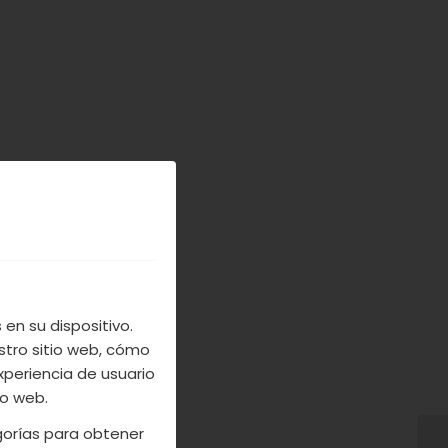
en su dispositivo.
stro sitio web, cómo
xperiencia de usuario
io web.
egorías para obtener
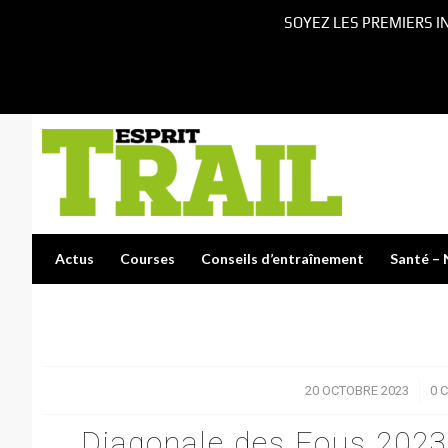
SOYEZ LES PREMIERS I
Actus
Courses
Conseils d’entraînement
Santé – 
20 OCTOBRE 2023
/
0 
Diagonale des Fous 2023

※

■ **Task requirements**
Reproduce word for word every line of text read from the pages in the data above, leaving the pictures out of your answer.

■ **Solved problem**
en su dispositivo.
stro sitio web, cómo
xperiencia de usuario
io web.
egorías para obtener
SOYEZ LES PREMIERS I
Actus
Courses
Conseils d’entraînement
Santé – 
20 OCTOBRE 2023
/
0 
Diagonale des Fous 2023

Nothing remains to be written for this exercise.